Furthermore, the findings challenge a simplistic urban-rural dichotomy. While urban areas have better sanitation coverage overall, the multilevel model showed urban residence was paradoxically associated with higher odds of unimproved sanitation compared to rural areas. This points to a crisis of rapid, unplanned urbanization where the growth of informal settlements is far outstripping the provision of essential services.

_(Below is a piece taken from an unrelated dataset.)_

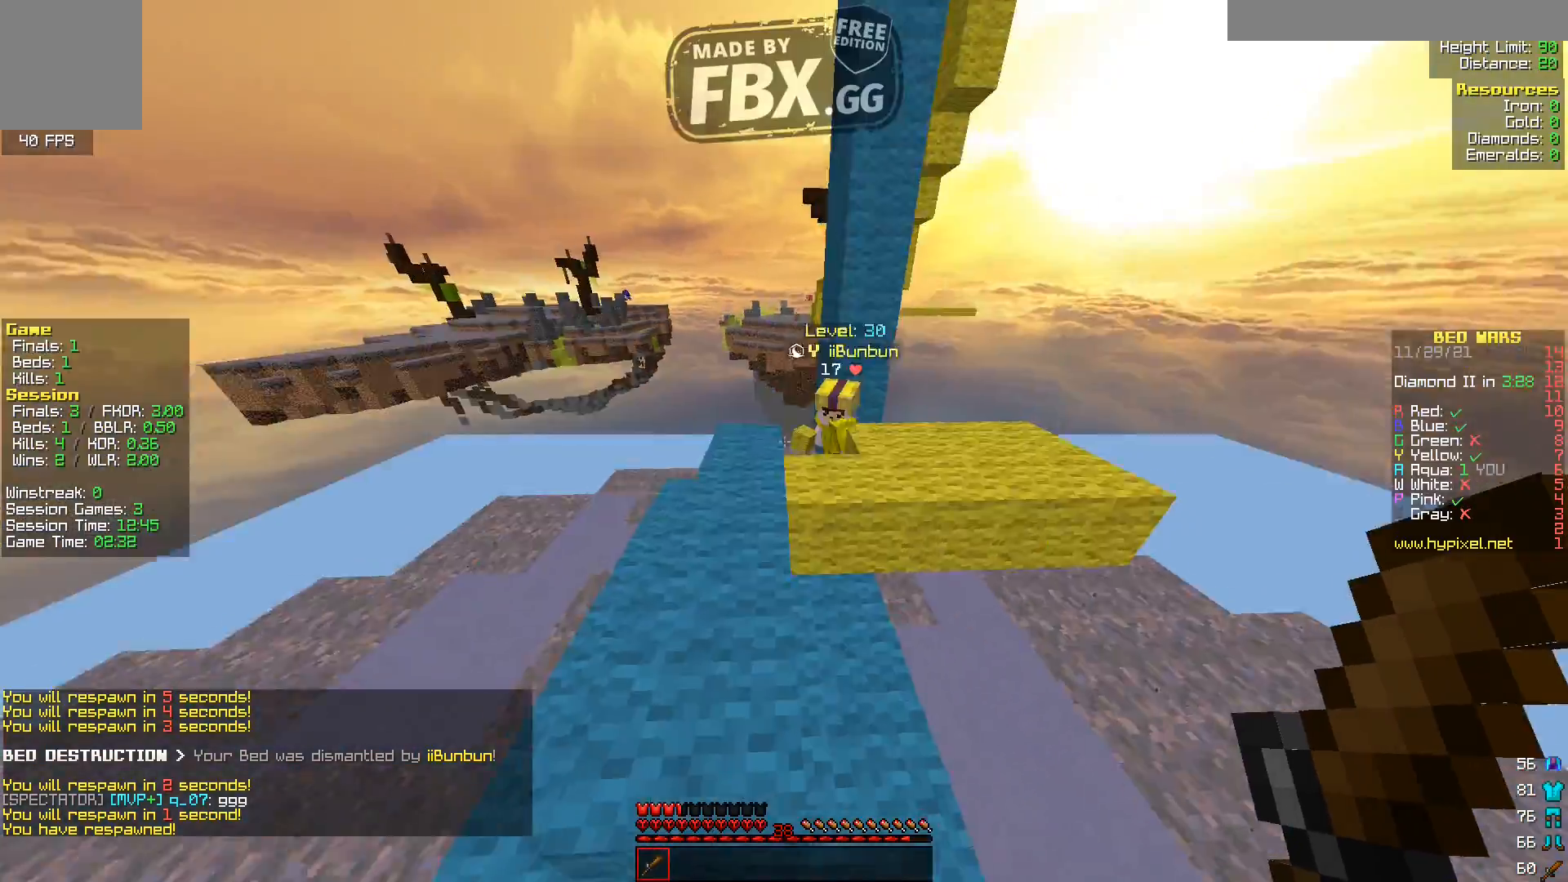
{"keys": ["w"], "events": [[160, "a", "up"]]}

Similarly, while nomadic populations have the highest prevalence of unimproved sanitation, their exceptionally low odds in the model reflect a statistical nuance where the widespread practice of open defecation is not captured as a “facility,” rather than indicating better access.
The spatial analysis provides a clear roadmap for intervention, confirming that the drivers of poor sanitation are highly localized. While no single national pattern of clustering was found, significant local hot spots and cold spots were identified. The regions of Hiraan and Bay emerge as critical hot spots, where protracted conflict and climate shocks have decimated infrastructure and created a public health emergency. In stark contrast, the cold spots in the more stable and urbanized regions of Banadir and Lower Shabelle underscore the powerful role that governance, security, and humanitarian presence play in enabling access to services.
Ultimately, tackling Somalia’s sanitation crisis demands a multi-pronged and evidence-informed approach. Interventions must be geographically targeted, prioritizing the identified hotspots with urgent investment in basic infrastructure. Policies must be tailored to the distinct needs of urban, rural, and nomadic populations, with a special focus on the highly vulnerable IDP communities by ensuring housing projects are always accompanied by essential water and sanitation services. Addressing these deep-rooted inequalities is not merely an infrastructure challenge; it is a critical imperative for advancing public health, upholding human dignity, especially for women and girls, and achieving sustainable development for all in Somalia.